▶ [What you are asked to do]
Using the line with "focal_35mm: 28" as your starting point, transcribe it and each line beneath it word for word until the records run out, without pictures.

##### Records for this task

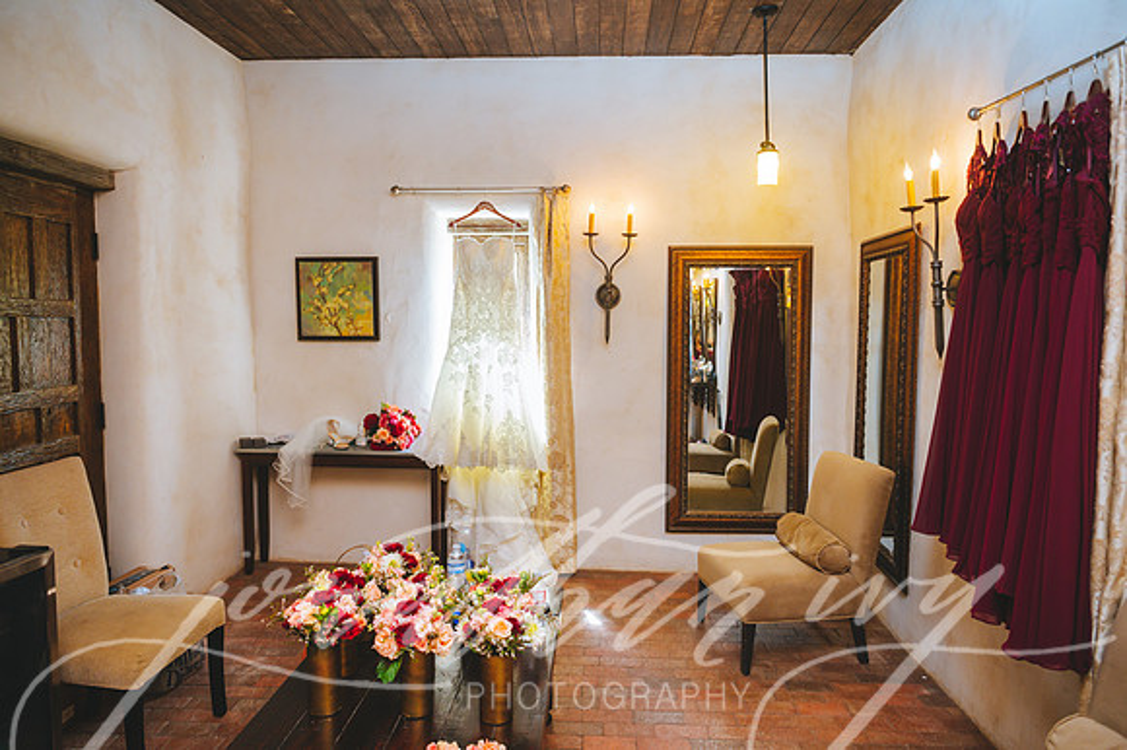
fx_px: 751
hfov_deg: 73.8
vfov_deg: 53.1
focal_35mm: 24
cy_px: 375
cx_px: 564
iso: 1000
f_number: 2.8
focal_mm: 24
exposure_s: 1/160
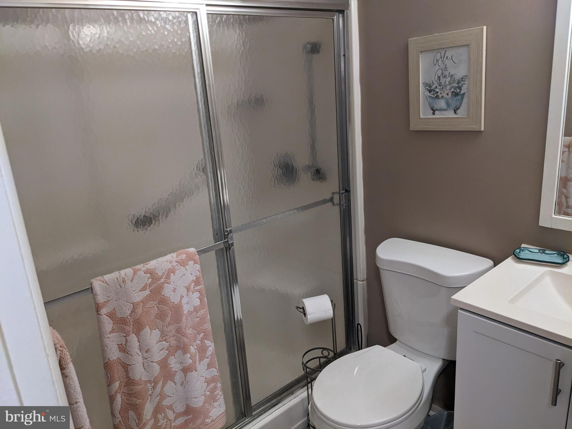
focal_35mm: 27
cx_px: 286
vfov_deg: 51.4
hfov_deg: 65.3
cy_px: 214
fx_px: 446
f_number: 1.73
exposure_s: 1/120
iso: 350
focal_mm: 4.38
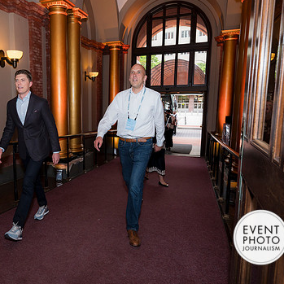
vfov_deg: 57.3
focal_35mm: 28
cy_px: 135
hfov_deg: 55.2
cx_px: 80
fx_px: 260
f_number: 5
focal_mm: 19.5
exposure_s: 1/100
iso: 800
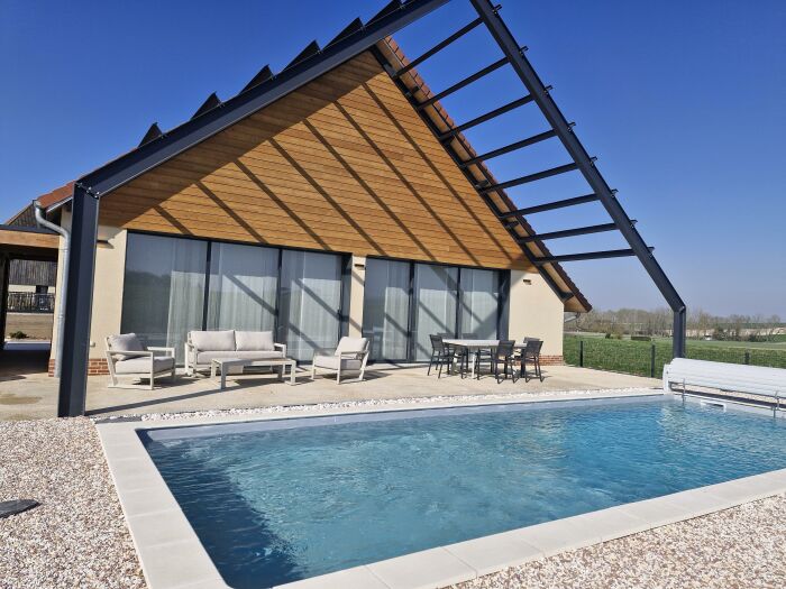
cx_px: 393
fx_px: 522
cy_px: 294
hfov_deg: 73.9
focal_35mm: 23
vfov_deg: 58.9
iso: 50
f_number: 1.8
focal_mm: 5.54
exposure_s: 1/2984
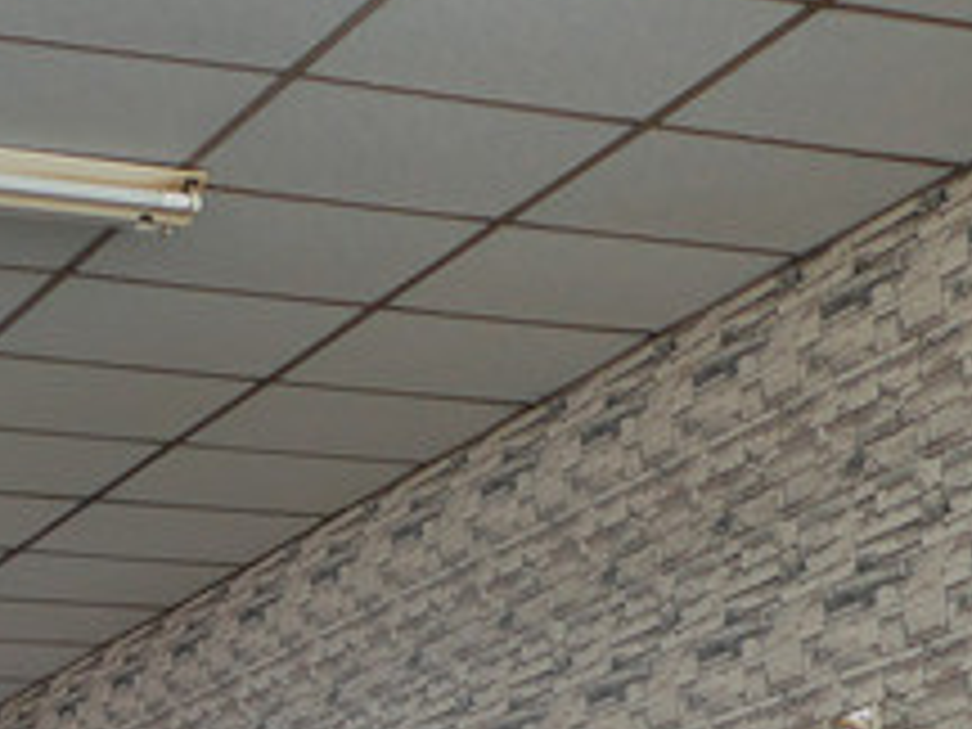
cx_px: 792
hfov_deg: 14.1
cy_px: 1616
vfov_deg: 9.7
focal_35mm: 139
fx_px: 3903
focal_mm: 15
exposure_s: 1/160
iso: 200
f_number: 2
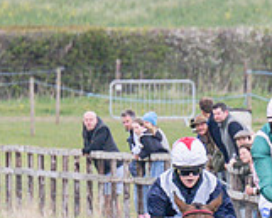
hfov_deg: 0.9
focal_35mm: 2040
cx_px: 401
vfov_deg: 0.8
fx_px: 16432
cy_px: 366
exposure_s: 1/1600
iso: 400
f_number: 4
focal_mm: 170
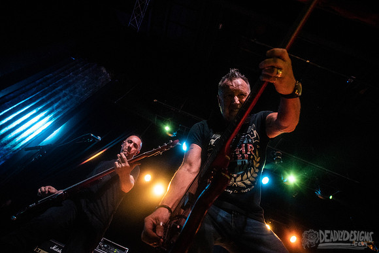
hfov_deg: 84.0
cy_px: 126
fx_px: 211
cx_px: 190
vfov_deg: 62.0
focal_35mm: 20
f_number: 3.5
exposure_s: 1/320
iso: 3200
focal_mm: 20
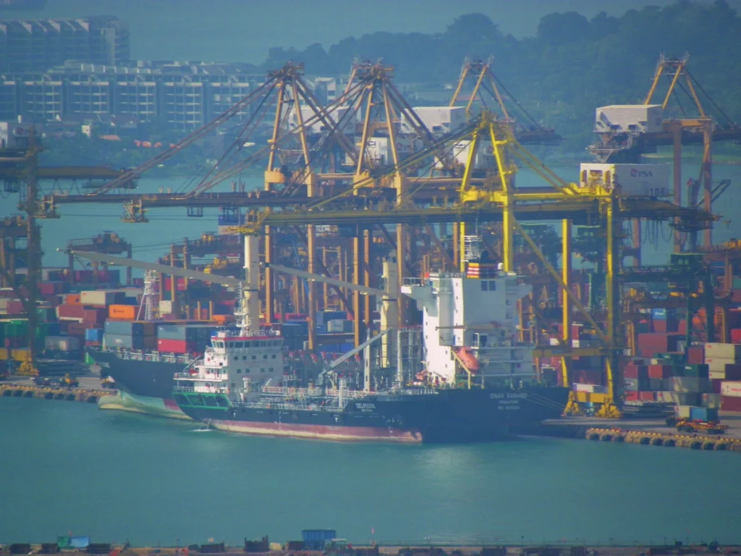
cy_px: 278
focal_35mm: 624
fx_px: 13358
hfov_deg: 3.2
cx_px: 370
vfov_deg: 2.4
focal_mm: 110.4
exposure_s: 1/500
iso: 64
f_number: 5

##########

▶ [Solution to the exercise]
focal_35mm: 28
cy_px: 135
hfov_deg: 55.2
cx_px: 80
fx_px: 260
f_number: 5
focal_mm: 19.5
exposure_s: 1/100
iso: 800
cx_px: 393
fx_px: 522
cy_px: 294
hfov_deg: 73.9
focal_35mm: 23
vfov_deg: 58.9
iso: 50
f_number: 1.8
focal_mm: 5.54
exposure_s: 1/2984
cx_px: 792
hfov_deg: 14.1
cy_px: 1616
vfov_deg: 9.7
focal_35mm: 139
fx_px: 3903
focal_mm: 15
exposure_s: 1/160
iso: 200
f_number: 2
hfov_deg: 0.9
focal_35mm: 2040
cx_px: 401
vfov_deg: 0.8
fx_px: 16432
cy_px: 366
exposure_s: 1/1600
iso: 400
f_number: 4
focal_mm: 170
hfov_deg: 84.0
cy_px: 126
fx_px: 211
cx_px: 190
vfov_deg: 62.0
focal_35mm: 20
f_number: 3.5
exposure_s: 1/320
iso: 3200
focal_mm: 20
cy_px: 278
focal_35mm: 624
fx_px: 13358
hfov_deg: 3.2
cx_px: 370
vfov_deg: 2.4
focal_mm: 110.4
exposure_s: 1/500
iso: 64
f_number: 5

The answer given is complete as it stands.